Solved – EFA on one part of the dataset and CFA/SEM on another part of the dataset

confirmatory-factorcross-validationfactor analysisstructural-equation-modeling

Assuming I split my dataset (n = 650), for the purpose of performing exploratory factor analysis on half of the data, and then confirming the extractor factor structure using confirmatory factor analysis [CFA]… If I wanted to perform further analysis after CFA (i.e. mediation/moderation, further structural equation modelling), are there any recommendations regarding which data set to use? Would I be limited to the dataset used for CFA, or could I use my entire dataset?

There have been a number of previous CrossValidated questions in this vein [1, 2, 3, 4], but they all seem to have stopped after CFA.

Best Answer

I believe you should do the structural equation modeling on the second half of the dataset.
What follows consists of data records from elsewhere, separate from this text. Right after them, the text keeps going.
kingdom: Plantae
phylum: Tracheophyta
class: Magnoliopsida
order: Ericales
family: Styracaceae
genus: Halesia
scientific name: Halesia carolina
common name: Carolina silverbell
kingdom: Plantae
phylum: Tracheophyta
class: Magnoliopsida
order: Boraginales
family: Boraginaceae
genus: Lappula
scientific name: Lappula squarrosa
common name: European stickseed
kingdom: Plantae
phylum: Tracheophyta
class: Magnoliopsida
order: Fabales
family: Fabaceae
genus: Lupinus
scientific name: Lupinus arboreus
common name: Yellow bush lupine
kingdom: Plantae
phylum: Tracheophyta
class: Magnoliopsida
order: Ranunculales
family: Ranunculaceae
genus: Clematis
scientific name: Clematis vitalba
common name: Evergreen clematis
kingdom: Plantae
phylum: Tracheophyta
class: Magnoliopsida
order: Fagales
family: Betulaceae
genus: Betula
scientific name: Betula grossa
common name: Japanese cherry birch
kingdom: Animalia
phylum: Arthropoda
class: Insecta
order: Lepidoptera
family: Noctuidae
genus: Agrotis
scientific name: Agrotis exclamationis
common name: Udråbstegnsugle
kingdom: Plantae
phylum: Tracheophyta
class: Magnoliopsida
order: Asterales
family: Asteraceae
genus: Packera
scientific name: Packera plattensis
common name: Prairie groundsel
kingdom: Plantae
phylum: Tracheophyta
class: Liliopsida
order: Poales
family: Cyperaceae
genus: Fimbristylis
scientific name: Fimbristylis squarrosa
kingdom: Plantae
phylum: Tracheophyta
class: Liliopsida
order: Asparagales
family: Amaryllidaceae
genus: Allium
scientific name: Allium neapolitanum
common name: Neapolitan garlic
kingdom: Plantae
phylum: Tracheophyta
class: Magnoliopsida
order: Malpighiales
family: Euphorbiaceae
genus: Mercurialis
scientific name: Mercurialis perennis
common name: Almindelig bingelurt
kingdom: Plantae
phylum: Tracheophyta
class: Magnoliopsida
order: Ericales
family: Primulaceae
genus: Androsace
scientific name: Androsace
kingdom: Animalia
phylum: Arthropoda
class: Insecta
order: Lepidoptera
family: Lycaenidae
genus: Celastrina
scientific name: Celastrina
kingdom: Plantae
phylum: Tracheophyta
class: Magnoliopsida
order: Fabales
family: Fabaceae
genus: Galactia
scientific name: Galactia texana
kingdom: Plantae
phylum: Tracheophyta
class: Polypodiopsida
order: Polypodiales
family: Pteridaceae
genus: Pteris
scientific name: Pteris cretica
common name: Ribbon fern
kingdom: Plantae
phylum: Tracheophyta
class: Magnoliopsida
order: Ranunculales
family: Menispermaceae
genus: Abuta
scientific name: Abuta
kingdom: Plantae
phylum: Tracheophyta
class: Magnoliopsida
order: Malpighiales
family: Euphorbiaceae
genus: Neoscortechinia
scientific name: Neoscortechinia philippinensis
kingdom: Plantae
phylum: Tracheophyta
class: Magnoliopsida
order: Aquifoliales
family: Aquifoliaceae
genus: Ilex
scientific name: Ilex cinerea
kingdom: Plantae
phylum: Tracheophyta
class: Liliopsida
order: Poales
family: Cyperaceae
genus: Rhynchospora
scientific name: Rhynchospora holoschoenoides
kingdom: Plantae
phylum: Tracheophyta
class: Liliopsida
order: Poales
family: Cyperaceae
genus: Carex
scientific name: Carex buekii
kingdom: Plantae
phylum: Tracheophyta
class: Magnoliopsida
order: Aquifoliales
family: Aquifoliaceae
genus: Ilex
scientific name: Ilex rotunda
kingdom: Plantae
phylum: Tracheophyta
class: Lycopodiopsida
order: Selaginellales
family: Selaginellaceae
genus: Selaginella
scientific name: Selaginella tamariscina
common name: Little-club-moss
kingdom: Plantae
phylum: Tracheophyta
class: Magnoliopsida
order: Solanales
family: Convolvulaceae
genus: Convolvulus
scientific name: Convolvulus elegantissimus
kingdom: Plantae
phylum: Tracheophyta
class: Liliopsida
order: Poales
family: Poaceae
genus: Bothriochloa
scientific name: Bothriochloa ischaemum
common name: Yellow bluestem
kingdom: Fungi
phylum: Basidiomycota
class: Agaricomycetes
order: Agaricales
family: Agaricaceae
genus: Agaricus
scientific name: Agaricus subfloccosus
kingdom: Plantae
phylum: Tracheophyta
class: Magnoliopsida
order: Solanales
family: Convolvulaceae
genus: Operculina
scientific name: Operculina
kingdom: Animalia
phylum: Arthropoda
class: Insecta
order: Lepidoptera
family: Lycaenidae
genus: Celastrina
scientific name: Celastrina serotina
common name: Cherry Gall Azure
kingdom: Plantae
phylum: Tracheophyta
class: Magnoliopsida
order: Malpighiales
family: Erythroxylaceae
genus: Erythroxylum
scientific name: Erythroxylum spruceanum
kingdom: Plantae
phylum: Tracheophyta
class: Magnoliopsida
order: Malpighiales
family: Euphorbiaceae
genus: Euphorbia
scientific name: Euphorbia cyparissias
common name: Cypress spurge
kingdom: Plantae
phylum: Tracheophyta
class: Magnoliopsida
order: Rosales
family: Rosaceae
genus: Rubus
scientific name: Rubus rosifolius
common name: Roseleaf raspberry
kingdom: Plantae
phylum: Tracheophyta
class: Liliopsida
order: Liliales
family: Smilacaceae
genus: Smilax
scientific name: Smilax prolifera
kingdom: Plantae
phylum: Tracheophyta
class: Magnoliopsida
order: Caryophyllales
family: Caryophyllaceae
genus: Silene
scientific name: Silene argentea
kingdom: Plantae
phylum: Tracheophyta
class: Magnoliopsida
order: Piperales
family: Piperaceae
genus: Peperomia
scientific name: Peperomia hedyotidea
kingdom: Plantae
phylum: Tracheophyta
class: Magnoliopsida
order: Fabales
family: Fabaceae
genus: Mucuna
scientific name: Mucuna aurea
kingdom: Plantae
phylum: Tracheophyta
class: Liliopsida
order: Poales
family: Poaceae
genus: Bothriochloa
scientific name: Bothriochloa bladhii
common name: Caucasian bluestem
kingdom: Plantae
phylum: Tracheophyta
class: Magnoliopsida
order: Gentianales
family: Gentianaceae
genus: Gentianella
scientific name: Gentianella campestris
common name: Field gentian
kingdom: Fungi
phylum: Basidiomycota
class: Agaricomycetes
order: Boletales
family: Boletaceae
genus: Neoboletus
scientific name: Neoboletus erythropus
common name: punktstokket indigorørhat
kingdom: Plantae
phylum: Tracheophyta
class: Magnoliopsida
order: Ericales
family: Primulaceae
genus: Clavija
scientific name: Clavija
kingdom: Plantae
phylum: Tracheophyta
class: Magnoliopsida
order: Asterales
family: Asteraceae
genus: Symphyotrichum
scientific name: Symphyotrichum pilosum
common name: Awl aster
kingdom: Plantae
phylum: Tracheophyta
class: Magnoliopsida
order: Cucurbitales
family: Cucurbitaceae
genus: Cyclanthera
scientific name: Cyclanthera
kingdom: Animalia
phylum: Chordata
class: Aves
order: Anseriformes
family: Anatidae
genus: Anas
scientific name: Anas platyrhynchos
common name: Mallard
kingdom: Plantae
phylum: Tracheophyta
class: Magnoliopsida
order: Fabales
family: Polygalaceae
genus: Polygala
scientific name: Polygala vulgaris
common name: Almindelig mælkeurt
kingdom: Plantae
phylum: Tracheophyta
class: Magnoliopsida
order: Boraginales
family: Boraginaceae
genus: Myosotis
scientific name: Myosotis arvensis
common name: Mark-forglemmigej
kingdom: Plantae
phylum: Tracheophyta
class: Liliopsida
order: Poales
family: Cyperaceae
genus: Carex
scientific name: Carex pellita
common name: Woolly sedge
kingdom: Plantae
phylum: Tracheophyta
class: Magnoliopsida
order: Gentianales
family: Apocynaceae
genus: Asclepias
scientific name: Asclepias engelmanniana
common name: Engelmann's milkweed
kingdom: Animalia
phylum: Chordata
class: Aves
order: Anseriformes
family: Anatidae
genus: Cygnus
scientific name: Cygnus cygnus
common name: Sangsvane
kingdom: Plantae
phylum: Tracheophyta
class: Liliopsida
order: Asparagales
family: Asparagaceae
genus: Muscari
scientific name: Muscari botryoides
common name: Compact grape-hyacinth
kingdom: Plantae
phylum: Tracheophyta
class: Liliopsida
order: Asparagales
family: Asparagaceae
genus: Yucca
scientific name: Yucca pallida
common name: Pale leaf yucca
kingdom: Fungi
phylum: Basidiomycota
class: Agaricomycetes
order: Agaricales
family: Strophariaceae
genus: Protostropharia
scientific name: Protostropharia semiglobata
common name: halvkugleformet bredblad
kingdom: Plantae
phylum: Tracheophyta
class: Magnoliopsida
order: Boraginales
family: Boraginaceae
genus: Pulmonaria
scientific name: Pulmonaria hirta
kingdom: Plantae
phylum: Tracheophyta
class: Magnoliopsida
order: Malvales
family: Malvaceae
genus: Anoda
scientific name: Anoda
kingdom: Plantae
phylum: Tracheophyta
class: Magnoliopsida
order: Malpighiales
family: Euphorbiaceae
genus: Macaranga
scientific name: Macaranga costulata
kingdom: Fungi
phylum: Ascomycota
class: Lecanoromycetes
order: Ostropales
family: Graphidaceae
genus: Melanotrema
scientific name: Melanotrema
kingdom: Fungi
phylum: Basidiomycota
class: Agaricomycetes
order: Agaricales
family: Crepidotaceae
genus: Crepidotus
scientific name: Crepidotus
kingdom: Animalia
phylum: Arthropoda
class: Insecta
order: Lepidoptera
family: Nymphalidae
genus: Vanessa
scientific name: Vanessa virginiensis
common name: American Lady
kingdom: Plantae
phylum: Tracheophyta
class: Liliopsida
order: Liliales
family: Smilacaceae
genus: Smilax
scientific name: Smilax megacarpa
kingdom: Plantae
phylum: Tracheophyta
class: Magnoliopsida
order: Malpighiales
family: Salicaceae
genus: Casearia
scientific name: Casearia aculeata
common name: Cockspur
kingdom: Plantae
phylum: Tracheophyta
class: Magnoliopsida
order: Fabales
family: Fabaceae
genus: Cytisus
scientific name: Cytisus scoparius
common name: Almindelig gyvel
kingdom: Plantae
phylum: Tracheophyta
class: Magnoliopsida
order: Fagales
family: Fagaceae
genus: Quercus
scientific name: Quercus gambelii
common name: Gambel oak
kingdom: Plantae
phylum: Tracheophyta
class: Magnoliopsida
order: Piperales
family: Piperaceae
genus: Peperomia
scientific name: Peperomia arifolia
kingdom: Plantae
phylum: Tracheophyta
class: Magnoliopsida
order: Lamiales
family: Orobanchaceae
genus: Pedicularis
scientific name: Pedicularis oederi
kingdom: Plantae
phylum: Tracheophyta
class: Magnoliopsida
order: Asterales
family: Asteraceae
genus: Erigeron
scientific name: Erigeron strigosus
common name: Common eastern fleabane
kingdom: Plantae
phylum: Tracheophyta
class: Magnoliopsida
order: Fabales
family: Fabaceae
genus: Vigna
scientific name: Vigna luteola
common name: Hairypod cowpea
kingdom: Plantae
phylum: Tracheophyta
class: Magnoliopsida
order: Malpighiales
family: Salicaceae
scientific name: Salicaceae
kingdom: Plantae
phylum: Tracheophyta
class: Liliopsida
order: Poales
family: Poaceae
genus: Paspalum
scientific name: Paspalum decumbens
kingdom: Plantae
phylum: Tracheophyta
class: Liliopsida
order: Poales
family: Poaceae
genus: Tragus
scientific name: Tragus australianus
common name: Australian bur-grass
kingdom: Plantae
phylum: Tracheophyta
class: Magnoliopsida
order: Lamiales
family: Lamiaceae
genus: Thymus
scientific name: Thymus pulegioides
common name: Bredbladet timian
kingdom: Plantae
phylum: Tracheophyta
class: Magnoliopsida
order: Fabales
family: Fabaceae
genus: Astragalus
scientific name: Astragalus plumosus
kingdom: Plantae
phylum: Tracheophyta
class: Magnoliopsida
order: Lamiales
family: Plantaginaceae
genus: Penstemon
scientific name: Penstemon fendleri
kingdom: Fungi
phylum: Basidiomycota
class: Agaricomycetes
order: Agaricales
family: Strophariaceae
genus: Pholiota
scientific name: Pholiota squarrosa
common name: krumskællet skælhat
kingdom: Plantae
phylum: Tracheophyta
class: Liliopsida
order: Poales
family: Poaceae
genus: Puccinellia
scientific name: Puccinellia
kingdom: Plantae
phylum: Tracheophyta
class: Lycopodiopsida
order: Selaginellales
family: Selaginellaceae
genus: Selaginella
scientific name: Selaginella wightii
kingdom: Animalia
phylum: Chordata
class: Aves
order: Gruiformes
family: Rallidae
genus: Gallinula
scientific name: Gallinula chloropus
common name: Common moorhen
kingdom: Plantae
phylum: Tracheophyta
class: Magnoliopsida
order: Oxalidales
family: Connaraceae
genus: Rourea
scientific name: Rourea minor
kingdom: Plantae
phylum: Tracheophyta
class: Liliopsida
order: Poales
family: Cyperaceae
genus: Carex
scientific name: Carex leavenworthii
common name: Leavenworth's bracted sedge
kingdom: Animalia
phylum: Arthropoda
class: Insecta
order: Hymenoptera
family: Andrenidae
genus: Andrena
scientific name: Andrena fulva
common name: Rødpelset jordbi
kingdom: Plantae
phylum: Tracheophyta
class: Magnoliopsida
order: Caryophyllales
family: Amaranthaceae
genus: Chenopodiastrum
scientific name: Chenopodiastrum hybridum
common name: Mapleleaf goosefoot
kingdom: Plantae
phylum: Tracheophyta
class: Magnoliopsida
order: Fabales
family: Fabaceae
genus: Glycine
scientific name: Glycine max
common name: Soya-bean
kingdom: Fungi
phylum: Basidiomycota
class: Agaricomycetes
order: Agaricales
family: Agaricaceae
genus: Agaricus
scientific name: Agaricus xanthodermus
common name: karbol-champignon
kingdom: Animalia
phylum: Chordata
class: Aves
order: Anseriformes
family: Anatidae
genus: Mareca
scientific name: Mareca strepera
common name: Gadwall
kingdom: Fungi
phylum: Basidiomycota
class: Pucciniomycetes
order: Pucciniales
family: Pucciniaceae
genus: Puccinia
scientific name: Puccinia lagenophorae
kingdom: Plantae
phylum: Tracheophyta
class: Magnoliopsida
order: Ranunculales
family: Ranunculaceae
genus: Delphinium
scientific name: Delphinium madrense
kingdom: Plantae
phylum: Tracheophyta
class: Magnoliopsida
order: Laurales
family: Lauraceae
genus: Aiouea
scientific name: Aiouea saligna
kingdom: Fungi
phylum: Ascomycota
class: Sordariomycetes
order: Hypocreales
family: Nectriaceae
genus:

As you say in your question, the basic process is: You split the dataset, and the first half you do the EFA on. This is where you explore the data and get a feel for how the structure shapes up. But who knows if this is just due to artifacts of the data you had? So you move on to the second half of the dataset. This is where you specify the structure you got from the EFA and see if it fits these other data well (i.e., doing a CFA).

Now, this is what most people do, because they are interested in investigating the psychometric properties of a scale (factor). I always see this in papers on scale validation.

But you are also interested in relationships between the factor and other variables. I think you should do structural equation modeling in the second half of the data; CFA is really just a part of fitting a SEM.

In any SEM, you are first going to specify a measurement model (i.e., do a CFA) to make sure that the latent variables fit before going on to modeling relationships between them. It's like building from the ground-up: First, let's make sure that our latent variables are solid building blocks before trying to build a model out of those blocks. So, in a sense, if you do the SEM, you are really doing a CFA at the same time — instead, now just a little bit more.

So with the second half of the dataset, I would write it up as such:

  1. Specify and run the entire model.
  2. When writing it up, first focus on the measurement model of the factor that you are interested in and did the EFA on with the first half of the dataset. You could even report fit statistics for just this part of the model.
  3. Then, talk about the structural relationships between this latent variable and other variables.

Basically, you can do an EFA in the first half and a SEM in the second half, but give special attention to the measurement model part (i.e., the CFA) for the factor of interest, because doing this CFA is part of the structural equation model itself. There's no need to think of it as EFA $\rightarrow$ CFA $\rightarrow$ SEM. Think of CFA as part of specifying a SEM.